This thesis, however, embarks on a deconstructive reading of J. M. Coetzee’s texts that seeks to pursue a transgressive vision of the expectation of a literary text by highlighting the self-cancelling nature of Coetzee’s literary texts.
Drawing on both cognitive theory and Levinasian ethics, this thesis develops the concept of a deferral of meaning that brings the cognitive and the ethical together in the demesne of imaginative art.
Applying some key concepts of Levinasian ethics together with theories of cognitive science, it aims at demonstrating how such an approach effectively destabilises the rigid framework that the relationship between text-meaning,
text-reader, text-author and accordingly self-Other, human-animal and bodymind has been built on.
The thesis also challenges conventional perspectives on the concepts of certainty, absolute truth, and closure by reconceptualizing the concepts of uncertainty, the Other, and infinity.

> [INSTRUCTION 1]
Give the records as a JSON list of strings, one per line and with blank lines omitted, starting at the first line of the records and ending at the line that contains "2 août 2023". Leave the pictures out of the list.

> [RECORDS FOR PROCESSING]
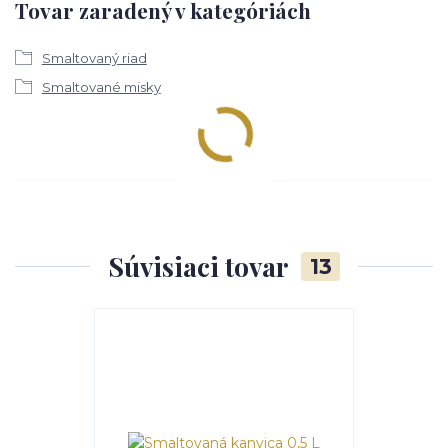
Tovar zaradený v kategóriách
Smaltovaný riad
Smaltované misky
Súvisiaci tovar
13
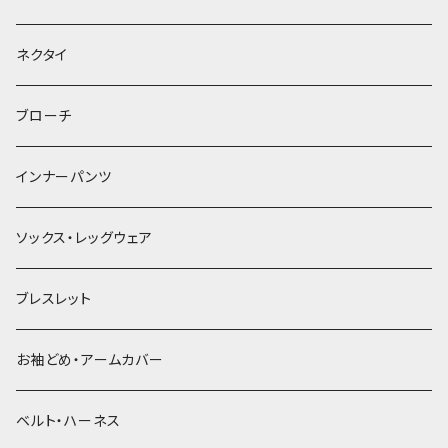
ヘッドドレス・カチューシャ
ネクタイ
ヘアゴム
ブローチ
簪
インナーパンツ
ソックス・レッグウェア
ブレスレット
お袖どめ・アームカバー
ベルト・ハーネス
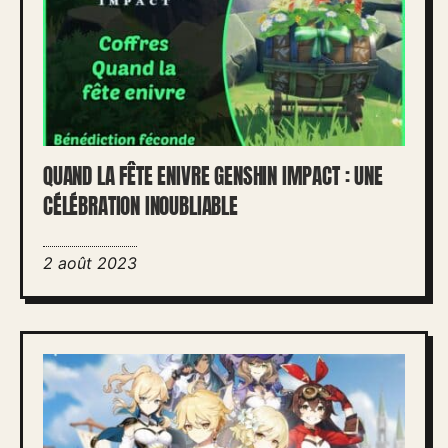
QUAND LA FÊTE ENIVRE GENSHIN IMPACT : UNE
CÉLÉBRATION INOUBLIABLE
2 août 2023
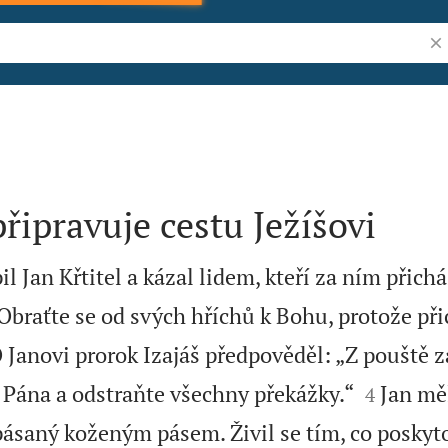
Vyh
připravuje cestu Ježíšovi
l Jan Křtitel a kázal lidem, kteří za ním přichá
Obraťte se od svých hříchů k Bohu, protože při
 Janovi prorok Izajáš předpověděl: „Z pouště z


o Pána a odstraňte všechny překážky.“
Jan mě
4
epásaný koženým pásem. Živil se tím, co poskyt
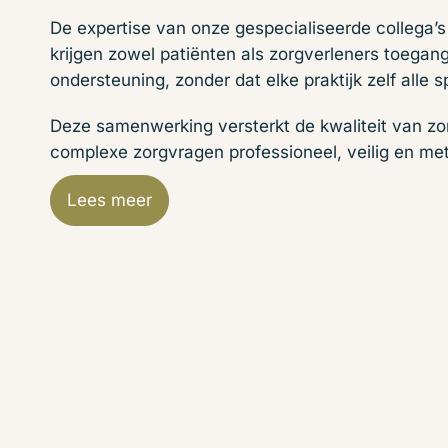
De expertise van onze gespecialiseerde collega’
krijgen zowel patiënten als zorgverleners toega
ondersteuning, zonder dat elke praktijk zelf alle s
Deze samenwerking versterkt de kwaliteit van zo
complexe zorgvragen professioneel, veilig en me
Lees meer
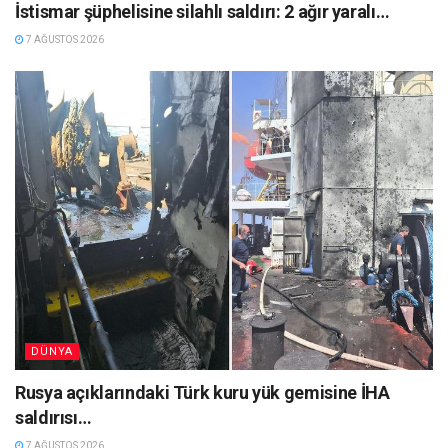
İstismar şüphelisine silahlı saldırı: 2 ağır yaralı…
7 AĞUSTOS 2026
DÜNYA
Rusya açıklarındaki Türk kuru yük gemisine İHA
saldırısı…
7 AĞUSTOS 2026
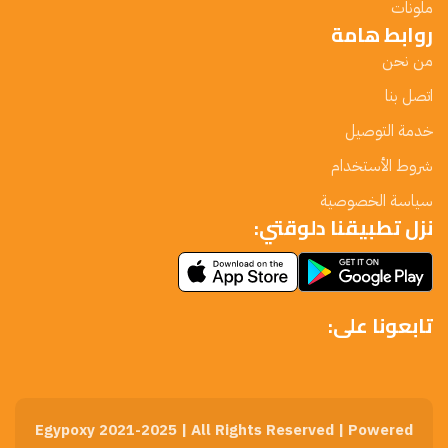
ملونات
روابط هامة
من نحن
اتصل بنا
خدمة التوصيل
شروط الأستخدام
سياسة الخصوصية
نزل تطبيقنا دلوقتي:
تابعونا على:
Egypoxy 2021-2025 | All Rights Reserved | Powered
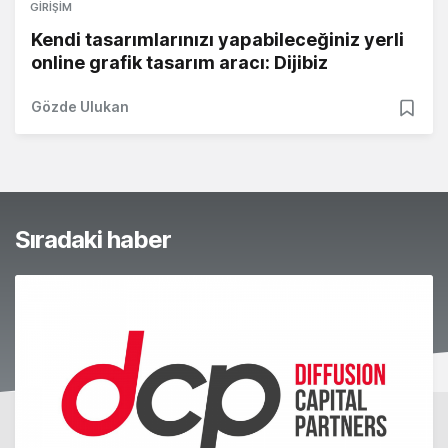
GIRIŞIM
Kendi tasarımlarınızı yapabileceğiniz yerli
online grafik tasarım aracı: Dijibiz
Gözde Ulukan
Sıradaki haber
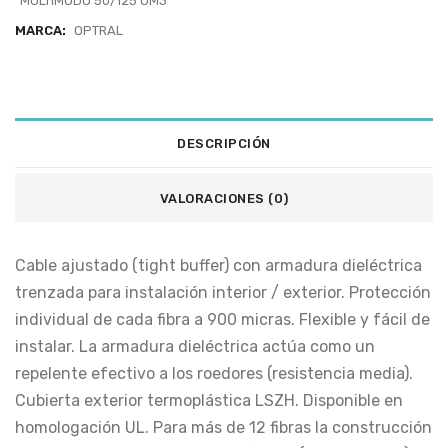
MULTIMODO 50/125 OM3
MARCA:
OPTRAL
DESCRIPCIÓN
VALORACIONES (0)
Cable ajustado (tight buffer) con armadura dieléctrica
trenzada para instalación interior / exterior. Protección
individual de cada fibra a 900 micras. Flexible y fácil de
instalar. La armadura dieléctrica actúa como un
repelente efectivo a los roedores (resistencia media).
Cubierta exterior termoplástica LSZH. Disponible en
homologación UL. Para más de 12 fibras la construcción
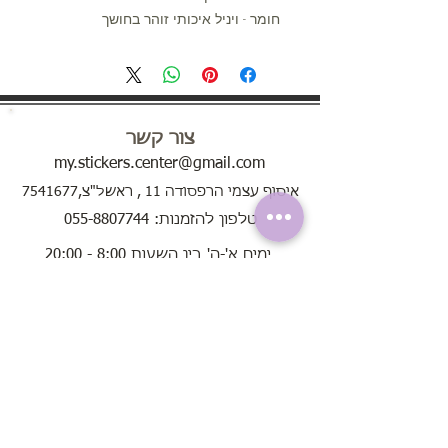
חומר - ויניל איכותי זוהר בחושך
צור קשר
my.stickers.center@gmail.com
איסוף עצמי הרפסודה 11 , ראשל"צ,7541677
טלפון להזמנות: 055-8807744
ימים א'-ה' בין השעות 8:00 - 20:00
בימי שישי בין השעות 8:00 - 13:00
שירות לקוחות
אודות
תקנון האתר
שאלות נפוצות
הוראות שימוש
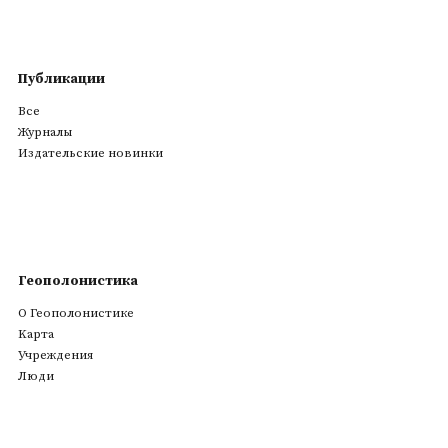
Публикации
Все
Журналы
Издательские новинки
Геополонистика
О Геополонистике
Kарта
Учреждения
Люди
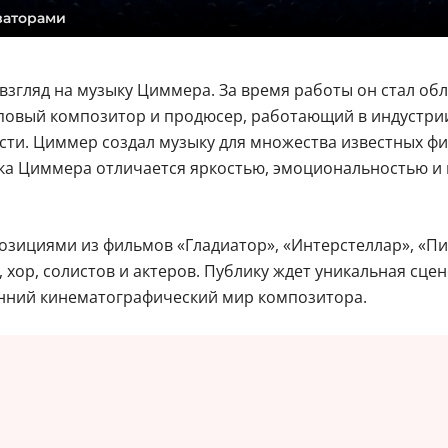
заторами
взгляд на музыку Циммера. За время работы он стал об
оповый композитор и продюсер, работающий в индустрии
ти. Циммер создал музыку для множества известных фил
ка Циммера отличается яркостью, эмоциональностью и
озициями из фильмов «Гладиатор», «Интерстеллар», «Пи
, хор, солистов и актеров. Публику ждет уникальная сце
нний кинематографический мир композитора.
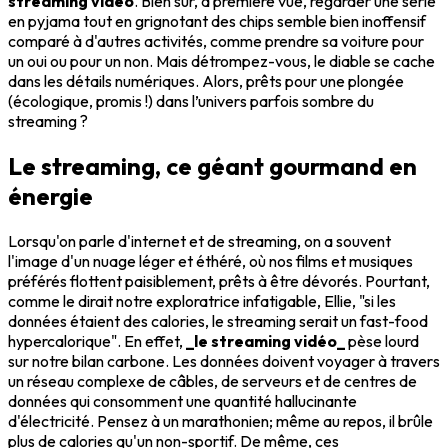
streaming vidéo
. Bien sûr, à première vue, regarder une série
en pyjama tout en grignotant des chips semble bien inoffensif
comparé à d'autres activités, comme prendre sa voiture pour
un oui ou pour un non. Mais détrompez-vous, le diable se cache
dans les détails numériques. Alors, prêts pour une plongée
(écologique, promis !) dans l’univers parfois sombre du
streaming ?
Le streaming, ce géant gourmand en
énergie
Lorsqu'on parle d'internet et de streaming, on a souvent
l'image d'un nuage léger et éthéré, où nos films et musiques
préférés flottent paisiblement, prêts à être dévorés. Pourtant,
comme le dirait notre exploratrice infatigable, Ellie, "si les
données étaient des calories, le streaming serait un fast-food
hypercalorique". En effet,
_le streaming vidéo_
pèse lourd
sur notre bilan carbone. Les données doivent voyager à travers
un réseau complexe de câbles, de serveurs et de centres de
données qui consomment une quantité hallucinante
d'électricité. Pensez à un marathonien; même au repos, il brûle
plus de calories qu'un non-sportif. De même, ces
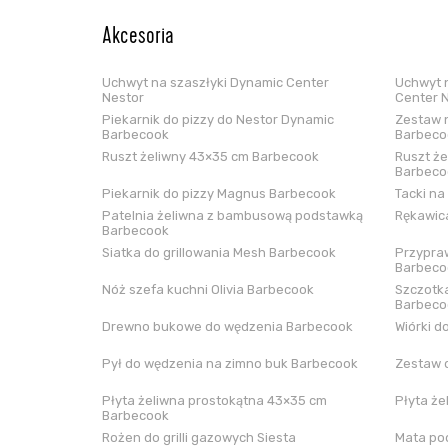
Akcesoria
Uchwyt na szaszłyki Dynamic Center
Uchwyt n
Nestor
Center 
Piekarnik do pizzy do Nestor Dynamic
Zestaw n
Barbecook
Barbeco
Ruszt żeliwny 43×35 cm Barbecook
Ruszt że
Barbeco
Piekarnik do pizzy Magnus Barbecook
Tacki na
Patelnia żeliwna z bambusową podstawką
Rękawica
Barbecook
Siatka do grillowania Mesh Barbecook
Przypraw
Barbeco
Nóż szefa kuchni Olivia Barbecook
Szczotka
Barbeco
Drewno bukowe do wędzenia Barbecook
Wiórki d
Pył do wędzenia na zimno buk Barbecook
Zestaw 
Płyta żeliwna prostokątna 43×35 cm
Płyta że
Barbecook
Rożen do grilli gazowych Siesta
Mata pod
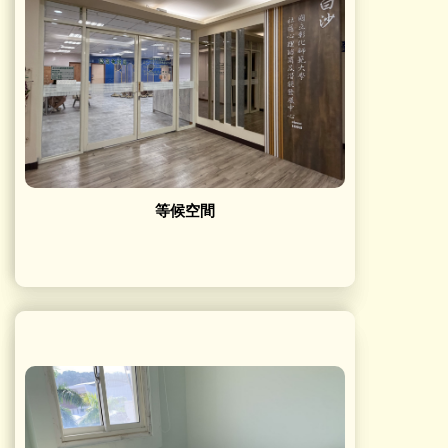
等候空間
等候空間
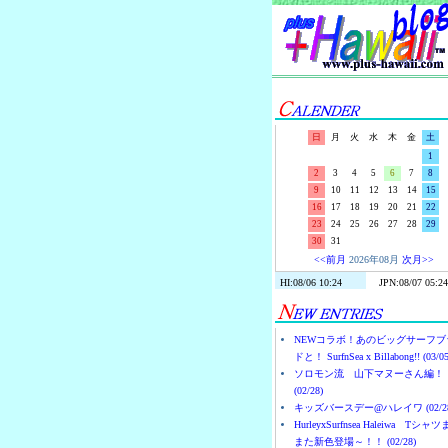
日
月
火
水
木
金
土
1
2
3
4
5
6
7
8
9
10
11
12
13
14
15
16
17
18
19
20
21
22
23
24
25
26
27
28
29
30
31
<<前月
2026年08月
次月>>
NEWコラボ！あのビッグサーフブ
ドと！ SurfnSea x Billabong!! (03/05
ソロモン流 山下マヌーさん編！
(02/28)
キッズバースデー@ハレイワ (02/28
HurleyxSurfnsea Haleiwa Tシャ
また新色登場～！！ (02/28)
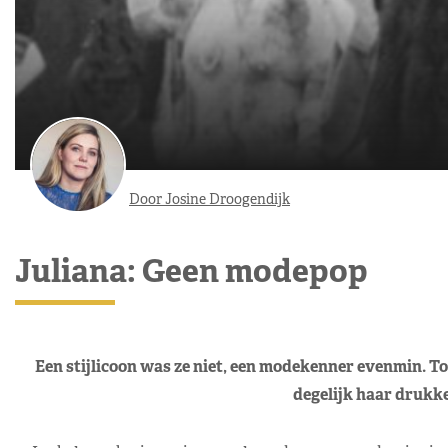
Door Josine Droogendijk
Juliana: Geen modepop
Een stijlicoon was ze niet, een modekenner evenmin. T
degelijk haar drukke 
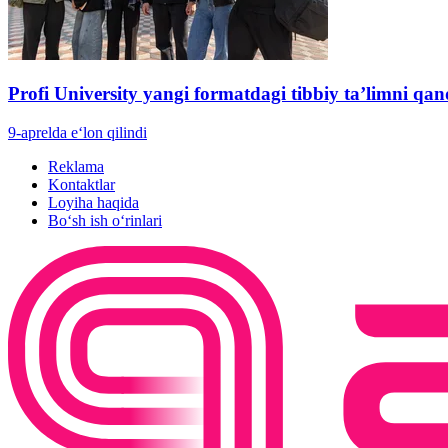
Profi University yangi formatdagi tibbiy ta’limni q
9-aprelda e‘lon qilindi
Reklama
Kontaktlar
Loyiha haqida
Bo‘sh ish o‘rinlari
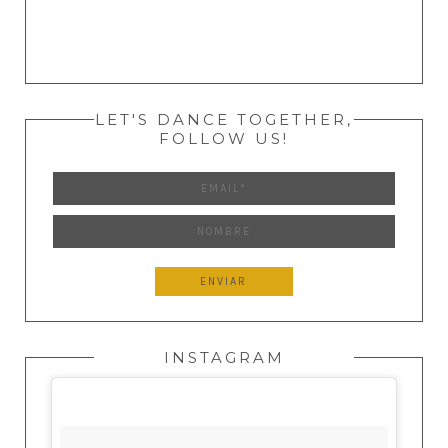
LET'S DANCE TOGETHER,
FOLLOW US!
INSTAGRAM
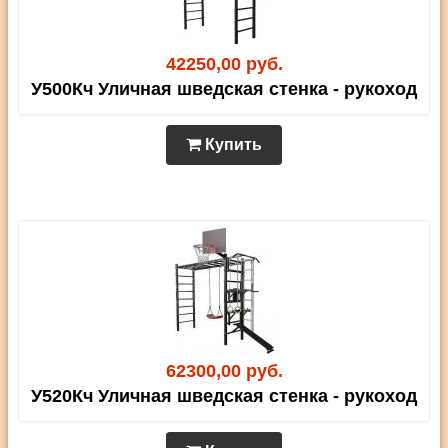
42250,00 руб.
У500Кч Уличная шведская стенка - рукоход
Купить
62300,00 руб.
У520Кч Уличная шведская стенка - рукоход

> [INSTRUCTION 2]
In the passage on Coetzee's texts, which two bodies of thought does the thesis draw on to develop its concept of a deferral of meaning?

> [TASK RESULT 1]
[
  "Tovar zaradený v kategóriách",
  "Smaltovaný riad",
  "Smaltované misky",
  "Súvisiaci tovar",
  "13",
  "ヘッドドレス・カチューシャ",
  "ネクタイ",
  "ヘアゴム",
  "ブローチ",
  "簪",
  "インナーパンツ",
  "ソックス・レッグウェア",
  "ブレスレット",
  "お袖どめ・アームカバー",
  "ベルト・ハーネス",
  "QUAND LA FÊTE ENIVRE GENSHIN IMPACT : UNE",
  "CÉLÉBRATION INOUBLIABLE",
  "2 août 2023"
]

> [TASK RESULT 2]
Cognitive theory and Levinasian ethics.